Material for this exercise:
=== Begin Enclosure ===

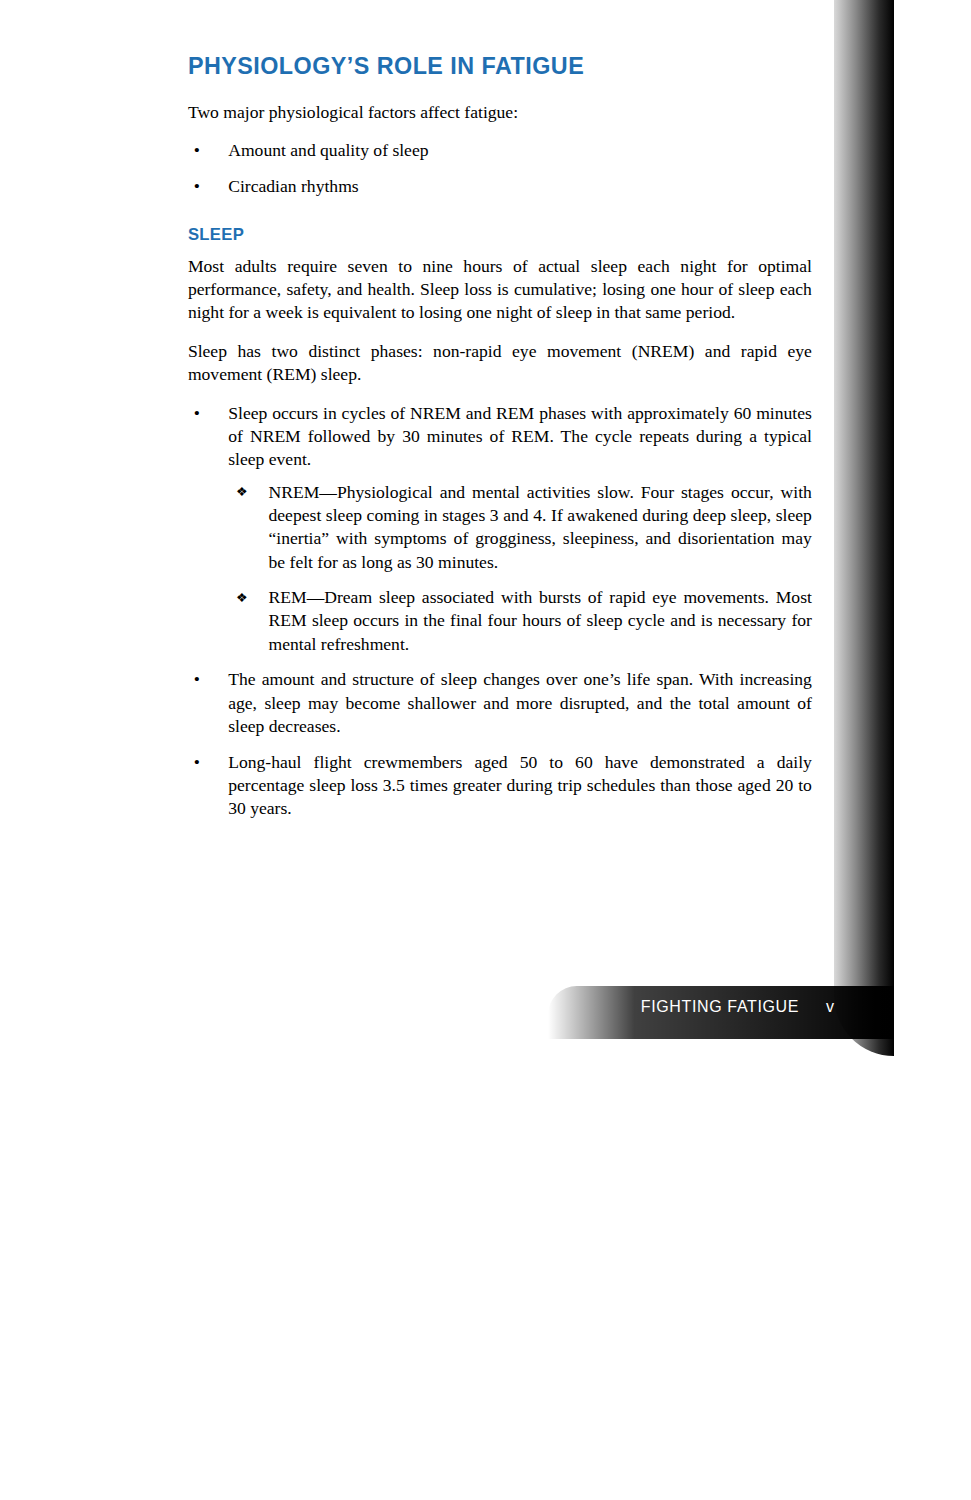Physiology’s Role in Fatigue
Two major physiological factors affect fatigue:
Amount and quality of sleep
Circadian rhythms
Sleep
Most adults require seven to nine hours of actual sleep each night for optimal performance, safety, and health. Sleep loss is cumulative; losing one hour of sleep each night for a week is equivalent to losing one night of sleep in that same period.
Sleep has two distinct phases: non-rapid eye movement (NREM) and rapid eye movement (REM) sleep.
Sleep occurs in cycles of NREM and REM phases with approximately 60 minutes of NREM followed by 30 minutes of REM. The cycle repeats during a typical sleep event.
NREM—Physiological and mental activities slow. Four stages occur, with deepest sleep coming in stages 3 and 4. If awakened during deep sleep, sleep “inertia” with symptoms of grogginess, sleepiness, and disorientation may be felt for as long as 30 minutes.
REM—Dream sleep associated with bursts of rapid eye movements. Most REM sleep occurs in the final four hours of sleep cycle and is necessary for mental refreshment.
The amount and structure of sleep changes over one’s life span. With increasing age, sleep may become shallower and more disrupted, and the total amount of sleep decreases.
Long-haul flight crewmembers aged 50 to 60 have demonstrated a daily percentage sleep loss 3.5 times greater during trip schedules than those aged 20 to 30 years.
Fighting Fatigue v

=== End Enclosure ===

Assignment:
Copy out the whole listing word for word, except for any picture it includes.

Result:
Physiology’s Role in Fatigue
Two major physiological factors affect fatigue:
Amount and quality of sleep
Circadian rhythms
Sleep
Most adults require seven to nine hours of actual sleep each night for optimal performance, safety, and health. Sleep loss is cumulative; losing one hour of sleep each night for a week is equivalent to losing one night of sleep in that same period.
Sleep has two distinct phases: non-rapid eye movement (NREM) and rapid eye movement (REM) sleep.
Sleep occurs in cycles of NREM and REM phases with approximately 60 minutes of NREM followed by 30 minutes of REM. The cycle repeats during a typical sleep event.
NREM—Physiological and mental activities slow. Four stages occur, with deepest sleep coming in stages 3 and 4. If awakened during deep sleep, sleep “inertia” with symptoms of grogginess, sleepiness, and disorientation may be felt for as long as 30 minutes.
REM—Dream sleep associated with bursts of rapid eye movements. Most REM sleep occurs in the final four hours of sleep cycle and is necessary for mental refreshment.
The amount and structure of sleep changes over one’s life span. With increasing age, sleep may become shallower and more disrupted, and the total amount of sleep decreases.
Long-haul flight crewmembers aged 50 to 60 have demonstrated a daily percentage sleep loss 3.5 times greater during trip schedules than those aged 20 to 30 years.
Fighting Fatigue v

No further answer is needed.